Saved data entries

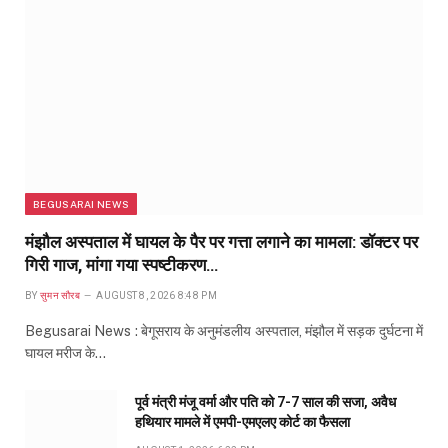
BEGUSARAI NEWS
मंझौल अस्पताल में घायल के पैर पर गत्ता लगाने का मामला: डॉक्टर पर
गिरी गाज, मांगा गया स्पष्टीकरण…
BY
सुमन सौरब
AUGUST 8, 2026 8:48 PM
Begusarai News : बेगूसराय के अनुमंडलीय अस्पताल, मंझौल में सड़क दुर्घटना में
घायल मरीज के…
पूर्व मंत्री मंजू वर्मा और पति को 7-7 साल की सजा, अवैध
हथियार मामले में एमपी-एमएलए कोर्ट का फैसला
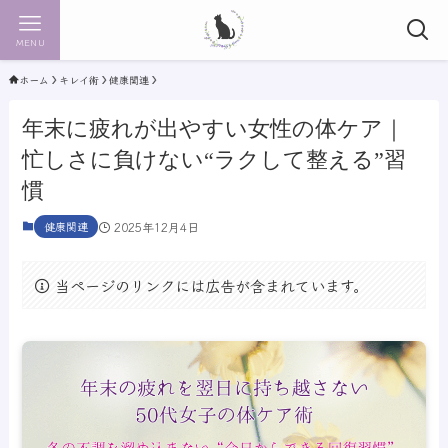
MENU
ホーム
キレイ術
健康関連
年末に疲れが出やすい女性の体ケア｜
忙しさに負けない“ラクして整える”習
慣
健康関連
2025年12月4日
当ページのリンクには広告が含まれています。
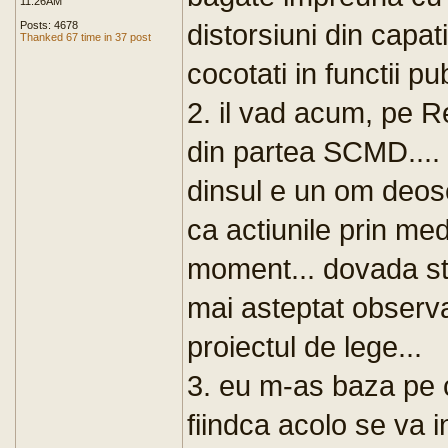
11:26AM
distorsiuni din capat
Posts: 4678
Thanked 67 time in 37 post
cocotati in functii pu
2. il vad acum, pe R
din partea SCMD.... 
dinsul e un om deos
ca actiunile prin medi
moment... dovada sta
mai asteptat observati
proiectul de lege...
3. eu m-as baza pe 
fiindca acolo se va in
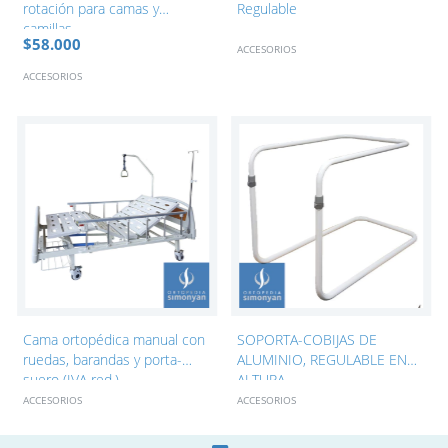
rotación para camas y
Regulable
camillas
$58.000
ACCESORIOS
ACCESORIOS
Cama ortopédica manual con
SOPORTA-COBIJAS DE
ruedas, barandas y porta-
ALUMINIO, REGULABLE EN
suero (IVA red.).
ALTURA.
ACCESORIOS
ACCESORIOS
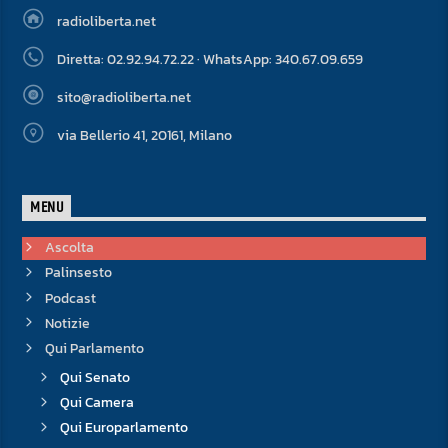
radioliberta.net
Diretta: 02.92.94.72.22 · WhatsApp: 340.67.09.659
sito@radioliberta.net
via Bellerio 41, 20161, Milano
MENU
Ascolta
Palinsesto
Podcast
Notizie
Qui Parlamento
Qui Senato
Qui Camera
Qui Europarlamento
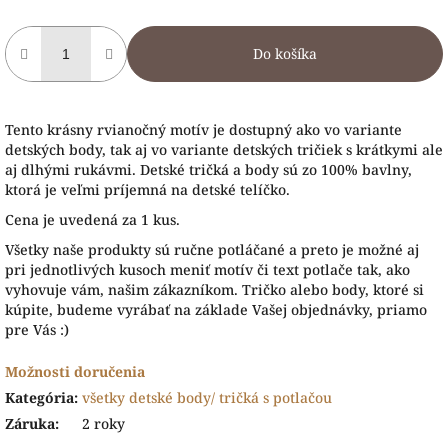
Do košíka
Tento krásny rvianočný motív je dostupný ako vo variante
detských body, tak aj vo variante detských tričiek s krátkymi ale
aj dlhými rukávmi. Detské tričká a body sú zo 100% bavlny,
ktorá je veľmi príjemná na detské telíčko.
Cena je uvedená za 1 kus.
Všetky naše produkty sú ručne potláčané a preto je možné aj
pri jednotlivých kusoch meniť motív či text potlače tak, ako
vyhovuje vám, našim zákazníkom. Tričko alebo body, ktoré si
kúpite, budeme vyrábať na základe Vašej objednávky, priamo
pre Vás :)
Možnosti doručenia
Kategória
:
všetky detské body/ tričká s potlačou
Záruka
:
2 roky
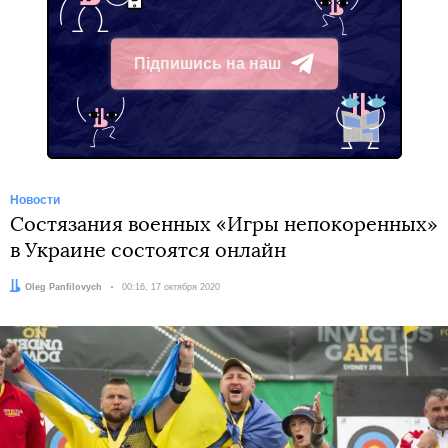
Підпишись на наш
Telegram
Новости
Состязания военных «Игры непокоренных»
в Украине состоятся онлайн
Автор:
Oleg Panfilovych
Дата:
00:16, 17 октября 2020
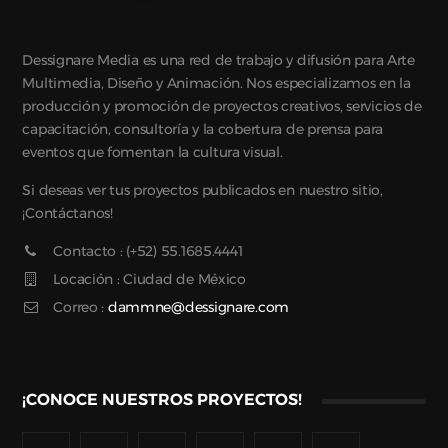
Dessignare Media es una red de trabajo y difusión para Arte
Multimedia, Diseño y Animación. Nos especializamos en la
producción y promoción de proyectos creativos, servicios de
capacitación, consultoría y la cobertura de prensa para
eventos que fomentan la cultura visual.
Si deseas ver tus proyectos publicados en nuestro sitio,
¡Contáctanos!
Contacto : (+52) 55.1685.4441
Locación : Ciudad de México
Correo :
dammne@dessignare.com
¡CONOCE NUESTROS PROYECTOS!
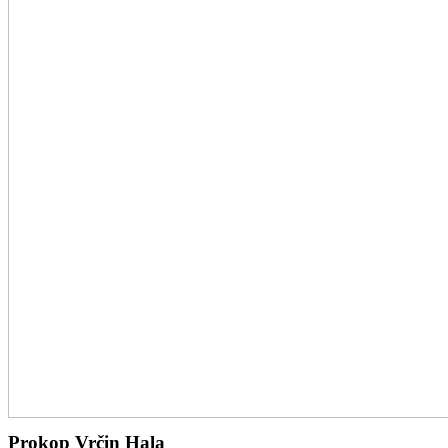
Prokop Vrčin Hala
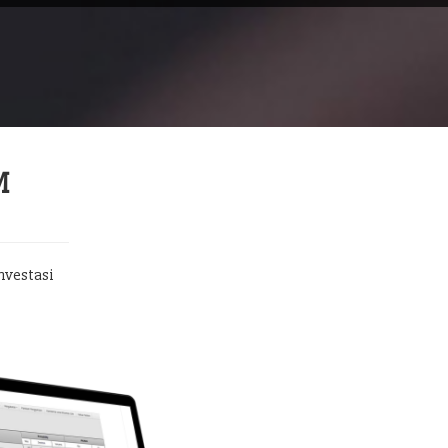
M
nvestasi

INSTRUCTIONS FOR THE TASK
Take the records above from the line with "rotación para camas y" down to their last line and please copy those lines exactly, without the pictures.

ANSWER TO THIS EXERCISE
rotación para camas y
Regulable
camillas
$58.000
ACCESORIOS
ACCESORIOS
Cama ortopédica manual con
SOPORTA-COBIJAS DE
ruedas, barandas y porta-
ALUMINIO, REGULABLE EN
suero (IVA red.).
ALTURA.
ACCESORIOS
ACCESORIOS
radioliberta.net
Diretta: 02.92.94.72.22 · WhatsApp: 340.67.09.659
sito@radioliberta.net
via Bellerio 41, 20161, Milano
MENU
Ascolta
Palinsesto
Podcast
Notizie
Qui Parlamento
Qui Senato
Qui Camera
Qui Europarlamento
Do košíka
Tento krásny rvianočný motív je dostupný ako vo variante
detských body, tak aj vo variante detských tričiek s krátkymi ale
aj dlhými rukávmi. Detské tričká a body sú zo 100% bavlny,
ktorá je veľmi príjemná na detské telíčko.
Cena je uvedená za 1 kus.
Všetky naše produkty sú ručne potláčané a preto je možné aj
pri jednotlivých kusoch meniť motív či text potlače tak, ako
vyhovuje vám, našim zákazníkom. Tričko alebo body, ktoré si
kúpite, budeme vyrábať na základe Vašej objednávky, priamo
pre Vás :)
Možnosti doručenia
Kategória
:
všetky detské body/ tričká s potlačou
Záruka
:
2 roky
Підпишись на наш
Telegram
Новости
Состязания военных «Игры непокоренных»
в Украине состоятся онлайн
Автор:
Oleg Panfilovych
Дата:
00:16, 17 октября 2020
Dessignare Media es una red de trabajo y difusión para Arte
Multimedia, Diseño y Animación. Nos especializamos en la
producción y promoción de proyectos creativos, servicios de
capacitación, consultoría y la cobertura de prensa para
eventos que fomentan la cultura visual.
Si deseas ver tus proyectos publicados en nuestro sitio,
¡Contáctanos!
Contacto : (+52) 55.1685.4441
Locación : Ciudad de México
Correo :
dammne@dessignare.com
¡CONOCE NUESTROS PROYECTOS!
Prokop Vrčin Hala
M
nvestasi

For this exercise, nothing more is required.